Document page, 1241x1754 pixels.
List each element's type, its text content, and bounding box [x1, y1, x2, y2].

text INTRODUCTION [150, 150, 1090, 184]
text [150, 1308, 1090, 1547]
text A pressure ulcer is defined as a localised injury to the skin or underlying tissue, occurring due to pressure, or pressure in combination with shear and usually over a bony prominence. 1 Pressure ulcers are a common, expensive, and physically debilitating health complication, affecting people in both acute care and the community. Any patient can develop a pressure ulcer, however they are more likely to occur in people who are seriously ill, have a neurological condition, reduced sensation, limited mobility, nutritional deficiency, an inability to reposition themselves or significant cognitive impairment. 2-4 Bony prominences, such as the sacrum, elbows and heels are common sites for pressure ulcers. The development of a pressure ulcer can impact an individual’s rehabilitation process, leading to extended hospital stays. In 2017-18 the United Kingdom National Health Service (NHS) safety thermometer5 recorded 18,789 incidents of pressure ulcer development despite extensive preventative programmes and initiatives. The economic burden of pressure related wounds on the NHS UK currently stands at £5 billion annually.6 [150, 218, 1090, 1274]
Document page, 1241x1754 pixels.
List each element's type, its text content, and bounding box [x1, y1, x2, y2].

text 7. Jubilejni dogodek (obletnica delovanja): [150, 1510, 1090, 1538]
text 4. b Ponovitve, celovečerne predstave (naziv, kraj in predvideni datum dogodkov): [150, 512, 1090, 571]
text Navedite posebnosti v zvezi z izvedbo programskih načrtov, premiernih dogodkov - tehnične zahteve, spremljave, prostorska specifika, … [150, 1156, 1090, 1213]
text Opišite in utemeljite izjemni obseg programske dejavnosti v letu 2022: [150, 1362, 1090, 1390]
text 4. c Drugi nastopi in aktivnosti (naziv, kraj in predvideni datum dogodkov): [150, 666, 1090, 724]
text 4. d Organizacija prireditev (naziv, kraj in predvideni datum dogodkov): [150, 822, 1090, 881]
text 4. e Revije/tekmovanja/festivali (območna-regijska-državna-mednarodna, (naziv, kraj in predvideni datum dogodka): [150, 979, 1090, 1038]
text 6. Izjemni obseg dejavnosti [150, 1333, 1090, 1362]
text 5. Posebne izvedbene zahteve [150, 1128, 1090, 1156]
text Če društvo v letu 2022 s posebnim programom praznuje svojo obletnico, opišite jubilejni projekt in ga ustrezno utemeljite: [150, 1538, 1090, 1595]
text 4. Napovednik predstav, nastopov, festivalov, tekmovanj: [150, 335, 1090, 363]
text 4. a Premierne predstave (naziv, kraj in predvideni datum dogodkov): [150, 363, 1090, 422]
☆ ☆ ☆ ☆
# Work required:
Your answer should consist of the lines of the listing that contain "dejavnosti", copied as they stand.

# Your solution:
text Opišite in utemeljite izjemni obseg programske dejavnosti v letu 2022: [150, 1362, 1090, 1390]
text 6. Izjemni obseg dejavnosti [150, 1333, 1090, 1362]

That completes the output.